After locating the line that contains "(340, 478) = (249, 314): none -> cap" in the data below, set down exactly that line and each one after it through the line that contains "(518, 312) = (330, 184): none -> newspaper", and nothing more.
------ Working data ------
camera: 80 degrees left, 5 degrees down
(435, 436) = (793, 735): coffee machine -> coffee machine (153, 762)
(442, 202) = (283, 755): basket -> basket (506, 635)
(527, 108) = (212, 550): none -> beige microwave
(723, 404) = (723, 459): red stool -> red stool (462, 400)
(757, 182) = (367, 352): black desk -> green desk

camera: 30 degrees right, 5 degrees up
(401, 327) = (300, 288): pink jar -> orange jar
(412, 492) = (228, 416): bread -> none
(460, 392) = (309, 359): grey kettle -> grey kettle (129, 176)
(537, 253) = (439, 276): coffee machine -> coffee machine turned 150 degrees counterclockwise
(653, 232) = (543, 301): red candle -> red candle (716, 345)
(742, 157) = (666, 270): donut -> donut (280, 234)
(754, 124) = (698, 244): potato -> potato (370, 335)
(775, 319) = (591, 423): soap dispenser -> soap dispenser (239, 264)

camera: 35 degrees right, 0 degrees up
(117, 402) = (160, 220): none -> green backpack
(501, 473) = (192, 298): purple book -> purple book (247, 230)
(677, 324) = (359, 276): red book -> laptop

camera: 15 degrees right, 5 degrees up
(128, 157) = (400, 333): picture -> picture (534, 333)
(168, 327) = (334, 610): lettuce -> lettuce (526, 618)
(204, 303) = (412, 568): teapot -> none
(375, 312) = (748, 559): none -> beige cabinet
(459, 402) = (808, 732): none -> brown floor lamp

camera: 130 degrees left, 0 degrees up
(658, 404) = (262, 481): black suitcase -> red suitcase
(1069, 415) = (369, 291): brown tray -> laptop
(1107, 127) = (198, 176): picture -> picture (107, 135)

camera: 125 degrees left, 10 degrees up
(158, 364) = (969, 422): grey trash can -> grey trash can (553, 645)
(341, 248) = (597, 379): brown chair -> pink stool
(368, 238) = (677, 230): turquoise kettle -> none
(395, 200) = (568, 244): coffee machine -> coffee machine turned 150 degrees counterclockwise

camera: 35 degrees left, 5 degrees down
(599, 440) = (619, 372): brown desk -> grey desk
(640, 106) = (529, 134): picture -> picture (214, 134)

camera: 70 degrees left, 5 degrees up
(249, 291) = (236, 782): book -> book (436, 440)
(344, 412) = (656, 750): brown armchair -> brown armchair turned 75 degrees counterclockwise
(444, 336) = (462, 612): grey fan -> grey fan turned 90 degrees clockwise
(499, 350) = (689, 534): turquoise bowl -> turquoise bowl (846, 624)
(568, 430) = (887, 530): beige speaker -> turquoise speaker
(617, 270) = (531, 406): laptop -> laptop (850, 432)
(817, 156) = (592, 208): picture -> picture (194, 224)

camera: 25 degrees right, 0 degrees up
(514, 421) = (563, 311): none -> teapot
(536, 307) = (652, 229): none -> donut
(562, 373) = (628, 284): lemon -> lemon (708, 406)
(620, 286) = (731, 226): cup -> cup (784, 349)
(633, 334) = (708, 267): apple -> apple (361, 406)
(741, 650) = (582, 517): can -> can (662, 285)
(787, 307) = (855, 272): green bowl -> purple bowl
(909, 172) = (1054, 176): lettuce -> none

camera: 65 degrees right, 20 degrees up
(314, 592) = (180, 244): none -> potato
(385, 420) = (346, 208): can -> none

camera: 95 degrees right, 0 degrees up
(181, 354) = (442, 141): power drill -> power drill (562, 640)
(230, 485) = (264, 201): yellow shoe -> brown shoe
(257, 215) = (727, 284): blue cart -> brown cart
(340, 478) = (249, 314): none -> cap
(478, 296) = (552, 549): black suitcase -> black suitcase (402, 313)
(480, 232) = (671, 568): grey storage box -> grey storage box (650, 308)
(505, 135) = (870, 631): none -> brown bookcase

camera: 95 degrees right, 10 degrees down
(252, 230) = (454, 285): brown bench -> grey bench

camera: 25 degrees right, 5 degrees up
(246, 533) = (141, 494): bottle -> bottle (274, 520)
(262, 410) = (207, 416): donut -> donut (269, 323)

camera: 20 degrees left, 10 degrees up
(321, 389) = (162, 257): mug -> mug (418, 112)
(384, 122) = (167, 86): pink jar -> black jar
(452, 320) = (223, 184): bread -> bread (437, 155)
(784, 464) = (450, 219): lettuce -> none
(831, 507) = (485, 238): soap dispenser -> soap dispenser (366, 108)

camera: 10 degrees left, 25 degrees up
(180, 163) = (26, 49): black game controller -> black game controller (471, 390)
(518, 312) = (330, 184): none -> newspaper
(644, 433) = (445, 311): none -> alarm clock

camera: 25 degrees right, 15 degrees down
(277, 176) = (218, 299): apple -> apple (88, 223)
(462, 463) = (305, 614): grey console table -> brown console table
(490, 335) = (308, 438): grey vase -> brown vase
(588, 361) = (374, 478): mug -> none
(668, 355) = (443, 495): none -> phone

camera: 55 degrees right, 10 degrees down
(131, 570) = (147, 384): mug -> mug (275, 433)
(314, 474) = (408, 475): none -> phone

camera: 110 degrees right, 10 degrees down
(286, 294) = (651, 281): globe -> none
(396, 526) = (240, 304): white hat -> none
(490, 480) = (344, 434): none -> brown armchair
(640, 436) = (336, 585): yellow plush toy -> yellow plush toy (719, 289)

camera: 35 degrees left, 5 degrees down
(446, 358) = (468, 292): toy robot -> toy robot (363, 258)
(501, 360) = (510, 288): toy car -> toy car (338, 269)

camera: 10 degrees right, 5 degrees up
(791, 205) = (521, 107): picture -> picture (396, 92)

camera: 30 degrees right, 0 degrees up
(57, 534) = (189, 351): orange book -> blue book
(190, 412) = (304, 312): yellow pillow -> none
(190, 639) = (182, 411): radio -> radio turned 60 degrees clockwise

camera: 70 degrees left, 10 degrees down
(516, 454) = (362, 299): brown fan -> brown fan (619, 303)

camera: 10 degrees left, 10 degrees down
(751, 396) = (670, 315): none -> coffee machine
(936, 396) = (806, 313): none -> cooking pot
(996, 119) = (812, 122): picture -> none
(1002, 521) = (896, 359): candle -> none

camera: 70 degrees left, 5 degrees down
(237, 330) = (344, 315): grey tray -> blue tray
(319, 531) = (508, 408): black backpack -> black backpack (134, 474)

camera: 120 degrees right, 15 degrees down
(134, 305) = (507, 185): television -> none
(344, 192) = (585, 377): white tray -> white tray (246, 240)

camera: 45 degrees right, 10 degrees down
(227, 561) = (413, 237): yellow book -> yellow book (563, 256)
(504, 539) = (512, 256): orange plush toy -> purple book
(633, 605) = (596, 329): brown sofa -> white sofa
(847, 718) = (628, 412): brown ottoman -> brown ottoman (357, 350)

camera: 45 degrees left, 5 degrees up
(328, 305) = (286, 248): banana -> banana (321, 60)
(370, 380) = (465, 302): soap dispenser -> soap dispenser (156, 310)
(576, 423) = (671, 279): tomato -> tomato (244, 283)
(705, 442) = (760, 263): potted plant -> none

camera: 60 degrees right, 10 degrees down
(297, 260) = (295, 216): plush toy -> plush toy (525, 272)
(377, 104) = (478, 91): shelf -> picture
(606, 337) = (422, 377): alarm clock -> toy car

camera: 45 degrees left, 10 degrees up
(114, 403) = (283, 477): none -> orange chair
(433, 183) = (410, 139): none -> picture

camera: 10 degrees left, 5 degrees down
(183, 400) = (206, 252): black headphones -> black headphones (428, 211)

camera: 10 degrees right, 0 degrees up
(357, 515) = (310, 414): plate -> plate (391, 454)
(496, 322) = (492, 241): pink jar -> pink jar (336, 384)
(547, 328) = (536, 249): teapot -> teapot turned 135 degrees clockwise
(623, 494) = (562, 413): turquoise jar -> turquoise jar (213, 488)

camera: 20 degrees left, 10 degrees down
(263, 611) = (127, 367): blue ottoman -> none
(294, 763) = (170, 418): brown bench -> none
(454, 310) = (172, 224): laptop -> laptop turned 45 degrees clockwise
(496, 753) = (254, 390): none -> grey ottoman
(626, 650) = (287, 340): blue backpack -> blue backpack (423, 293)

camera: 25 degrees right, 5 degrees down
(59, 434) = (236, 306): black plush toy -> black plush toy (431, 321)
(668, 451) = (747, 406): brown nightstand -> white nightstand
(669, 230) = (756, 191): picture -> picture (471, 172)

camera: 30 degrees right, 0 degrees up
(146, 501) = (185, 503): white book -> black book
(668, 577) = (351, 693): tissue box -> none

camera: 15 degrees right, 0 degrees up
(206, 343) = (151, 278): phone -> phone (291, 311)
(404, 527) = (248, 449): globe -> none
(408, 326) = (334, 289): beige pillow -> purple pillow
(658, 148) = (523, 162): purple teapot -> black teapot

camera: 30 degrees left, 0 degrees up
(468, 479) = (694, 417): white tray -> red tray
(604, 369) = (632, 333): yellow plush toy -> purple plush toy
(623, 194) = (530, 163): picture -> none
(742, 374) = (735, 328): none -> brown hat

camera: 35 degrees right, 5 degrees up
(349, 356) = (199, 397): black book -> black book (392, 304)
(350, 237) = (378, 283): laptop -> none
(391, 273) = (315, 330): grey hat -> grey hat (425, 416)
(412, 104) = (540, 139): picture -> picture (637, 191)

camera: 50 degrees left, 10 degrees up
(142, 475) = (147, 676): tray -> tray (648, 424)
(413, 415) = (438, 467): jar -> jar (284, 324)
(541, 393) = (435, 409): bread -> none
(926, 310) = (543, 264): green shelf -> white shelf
------
Written solution.
(340, 478) = (249, 314): none -> cap
(478, 296) = (552, 549): black suitcase -> black suitcase (402, 313)
(480, 232) = (671, 568): grey storage box -> grey storage box (650, 308)
(505, 135) = (870, 631): none -> brown bookcase

camera: 95 degrees right, 10 degrees down
(252, 230) = (454, 285): brown bench -> grey bench

camera: 25 degrees right, 5 degrees up
(246, 533) = (141, 494): bottle -> bottle (274, 520)
(262, 410) = (207, 416): donut -> donut (269, 323)

camera: 20 degrees left, 10 degrees up
(321, 389) = (162, 257): mug -> mug (418, 112)
(384, 122) = (167, 86): pink jar -> black jar
(452, 320) = (223, 184): bread -> bread (437, 155)
(784, 464) = (450, 219): lettuce -> none
(831, 507) = (485, 238): soap dispenser -> soap dispenser (366, 108)

camera: 10 degrees left, 25 degrees up
(180, 163) = (26, 49): black game controller -> black game controller (471, 390)
(518, 312) = (330, 184): none -> newspaper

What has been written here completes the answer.